Tommy (Robert Naylor) est un jeune à problèmes graves qui n’est capable de s’exprimer que par la violence. Le film témoigne de l’évolution du jeune garçon dans un univers qui tend à le rejeter, mais aussi de celle de son éducateur, interprété par Claude Legault. Une relation très spéciale s’établit entre les deux personnages qui doivent s’apprivoiser dans une ambiance des plus difficile.

Les thèmes abordés dans 10½ sont durs, invraisemblables et tristement vrais. «On dit souvent que la réalité dépasse la fiction. Ça aurait pu être plus rough, mais en même temps c’était pas ça le but», de dire Podz.

Pour comprendre les enjeux dont il est question dans le film, une partie de l’équipe, dont Podz et l’acteur Claude Legault, sont allés passer du temps dans un centre pour jeunes à problèmes lourds. Le réalisateur indique que passer du temps là-bas en tant qu’observateur lui a permis de réaliser son film peut-être un peu plus à l’image de ce que vivent ces enfants ainsi que les éducateurs qui les encadrent tous les jours. «C’est quand je suis revenu chez moi que ça m’est rentré dedans», explique Podz en faisant référence à la dureté du milieu dans lequel il n’avait passé qu’une seule journée.

Du côté formel, le film se rapproche de son précédent long-métrage, Les sept jours du talion. Le film, tourné dans une atmosphère froide de printemps, met le spectateur mal à l’aise. C’est d’ailleurs l’objectif du  producteur Pierre Gendron, qui explique que plusieurs facteurs donnent une tendance documentaire à ce film. «Il faut remarquer qu’on est en caméra portée tout le long du film», dit-il.  Seules deux scènes ont nécessité l’utilisation de steady cams pour des travellings.

• [Exercices à faire]:
A - Recopiez fidèlement le passage du texte sur le film 10½ qui va de « Tommy (Robert Naylor) » à « de dire Podz. ».
B - Rédigez la suite du texte sur le film 10½ à partir de sa dernière phrase.
Les lignes qui suivent forment un matériau indépendant du texte sur le film 10½.

• [Les données]:
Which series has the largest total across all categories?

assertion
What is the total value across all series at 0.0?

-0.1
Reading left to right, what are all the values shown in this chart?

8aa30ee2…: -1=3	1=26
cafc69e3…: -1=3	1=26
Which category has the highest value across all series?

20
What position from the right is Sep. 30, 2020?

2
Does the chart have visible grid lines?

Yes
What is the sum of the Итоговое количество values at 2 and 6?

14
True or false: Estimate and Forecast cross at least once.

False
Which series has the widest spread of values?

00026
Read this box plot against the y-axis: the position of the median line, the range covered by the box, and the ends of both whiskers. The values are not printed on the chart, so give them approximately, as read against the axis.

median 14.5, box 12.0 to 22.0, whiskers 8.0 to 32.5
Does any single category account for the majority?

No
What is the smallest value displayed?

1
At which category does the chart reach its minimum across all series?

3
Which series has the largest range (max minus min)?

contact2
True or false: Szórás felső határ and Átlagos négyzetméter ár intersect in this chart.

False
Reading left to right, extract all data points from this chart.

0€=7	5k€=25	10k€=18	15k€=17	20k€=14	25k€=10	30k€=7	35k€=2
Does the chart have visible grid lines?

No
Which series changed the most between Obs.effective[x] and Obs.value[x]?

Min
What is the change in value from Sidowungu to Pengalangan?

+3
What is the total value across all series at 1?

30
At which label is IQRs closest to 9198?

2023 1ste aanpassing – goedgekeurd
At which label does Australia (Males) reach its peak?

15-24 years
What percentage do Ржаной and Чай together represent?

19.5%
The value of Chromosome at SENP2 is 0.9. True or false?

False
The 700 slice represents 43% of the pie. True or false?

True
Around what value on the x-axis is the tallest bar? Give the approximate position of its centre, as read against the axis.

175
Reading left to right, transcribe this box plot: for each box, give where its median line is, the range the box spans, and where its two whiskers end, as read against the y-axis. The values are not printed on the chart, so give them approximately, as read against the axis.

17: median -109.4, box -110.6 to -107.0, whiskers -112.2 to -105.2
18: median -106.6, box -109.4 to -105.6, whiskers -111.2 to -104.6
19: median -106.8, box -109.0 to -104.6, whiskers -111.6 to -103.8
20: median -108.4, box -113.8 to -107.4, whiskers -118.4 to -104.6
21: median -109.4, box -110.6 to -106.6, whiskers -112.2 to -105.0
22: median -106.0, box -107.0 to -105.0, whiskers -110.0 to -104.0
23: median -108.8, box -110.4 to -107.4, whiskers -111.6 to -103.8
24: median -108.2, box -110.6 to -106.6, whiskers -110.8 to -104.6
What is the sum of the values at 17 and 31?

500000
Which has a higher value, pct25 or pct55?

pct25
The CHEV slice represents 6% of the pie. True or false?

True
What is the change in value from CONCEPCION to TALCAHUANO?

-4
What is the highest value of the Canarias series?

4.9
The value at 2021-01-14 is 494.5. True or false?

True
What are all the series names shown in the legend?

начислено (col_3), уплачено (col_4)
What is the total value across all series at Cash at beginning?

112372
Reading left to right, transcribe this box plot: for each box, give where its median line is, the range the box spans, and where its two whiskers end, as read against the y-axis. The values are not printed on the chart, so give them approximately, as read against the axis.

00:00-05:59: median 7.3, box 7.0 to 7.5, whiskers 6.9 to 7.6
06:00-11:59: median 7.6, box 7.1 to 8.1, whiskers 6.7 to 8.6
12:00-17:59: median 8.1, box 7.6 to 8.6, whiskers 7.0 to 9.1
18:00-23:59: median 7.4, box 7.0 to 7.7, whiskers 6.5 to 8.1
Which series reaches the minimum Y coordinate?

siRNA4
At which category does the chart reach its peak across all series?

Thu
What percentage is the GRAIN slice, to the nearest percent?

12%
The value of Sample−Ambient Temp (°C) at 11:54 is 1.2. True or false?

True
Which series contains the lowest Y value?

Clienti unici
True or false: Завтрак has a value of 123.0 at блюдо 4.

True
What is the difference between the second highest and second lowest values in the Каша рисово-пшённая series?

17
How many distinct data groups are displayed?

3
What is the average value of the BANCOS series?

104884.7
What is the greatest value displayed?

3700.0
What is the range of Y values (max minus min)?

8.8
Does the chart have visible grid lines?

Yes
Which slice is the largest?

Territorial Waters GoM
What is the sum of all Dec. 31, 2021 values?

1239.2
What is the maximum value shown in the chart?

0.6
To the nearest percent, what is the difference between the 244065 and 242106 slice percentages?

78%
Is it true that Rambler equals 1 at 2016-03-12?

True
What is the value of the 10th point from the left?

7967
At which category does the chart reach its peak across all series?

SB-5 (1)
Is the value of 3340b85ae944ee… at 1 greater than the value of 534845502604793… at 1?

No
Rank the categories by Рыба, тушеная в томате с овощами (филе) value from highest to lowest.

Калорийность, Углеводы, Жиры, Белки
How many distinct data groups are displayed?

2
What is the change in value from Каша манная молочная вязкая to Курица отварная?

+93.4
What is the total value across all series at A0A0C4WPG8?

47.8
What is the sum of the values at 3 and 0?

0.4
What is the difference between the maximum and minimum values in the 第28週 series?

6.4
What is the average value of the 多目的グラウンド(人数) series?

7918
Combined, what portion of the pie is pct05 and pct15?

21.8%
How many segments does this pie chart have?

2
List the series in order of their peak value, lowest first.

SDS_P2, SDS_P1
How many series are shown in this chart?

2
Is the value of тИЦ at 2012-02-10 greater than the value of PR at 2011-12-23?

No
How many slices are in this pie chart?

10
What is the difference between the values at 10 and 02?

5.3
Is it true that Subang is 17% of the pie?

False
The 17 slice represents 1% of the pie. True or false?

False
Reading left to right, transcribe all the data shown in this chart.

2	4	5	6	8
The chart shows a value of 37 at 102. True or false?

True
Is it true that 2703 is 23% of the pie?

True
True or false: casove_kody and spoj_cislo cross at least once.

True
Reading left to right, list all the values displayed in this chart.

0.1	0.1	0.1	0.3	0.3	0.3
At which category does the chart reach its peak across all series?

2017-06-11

• [Liste des réponses]:
A -
Tommy (Robert Naylor) est un jeune à problèmes graves qui n’est capable de s’exprimer que par la violence. Le film témoigne de l’évolution du jeune garçon dans un univers qui tend à le rejeter, mais aussi de celle de son éducateur, interprété par Claude Legault. Une relation très spéciale s’établit entre les deux personnages qui doivent s’apprivoiser dans une ambiance des plus difficile.

Les thèmes abordés dans 10½ sont durs, invraisemblables et tristement vrais. «On dit souvent que la réalité dépasse la fiction. Ça aurait pu être plus rough, mais en même temps c’était pas ça le but», de dire Podz.

B -
Pour renforcer cette tendance documentaire, Pierre Gendron fait remarquer qu’outre Claude Legault, les acteurs du film sont volontairement des «presqu’inconnus». «Ça fait ressortir le film d’avoir un casting aussi hallucinant avec des gens qu’on ne connaît presque pas.» Robert Naylor, un jeune acteur de 14 ans, livre une performance exceptionnelle dans le rôle de Tommy. Il montre une force de caractère assez surprenante pour un garçon de son âge. «Ç’était très dur, très épuisant, parce que ce ne sont pas des émotions que tu fais sortir chaque jour. C’est exactement  ça que je devais faire à chaque journée de tournage: crier et me débattre, continuellement», explique Robert Naylor.

Pierre Gendron espère que le film engendrera des discussions, car c’est exactement pour cette raison que le film est construit de la manière dont on le voit à l’écran. Le tout porte à réflexion.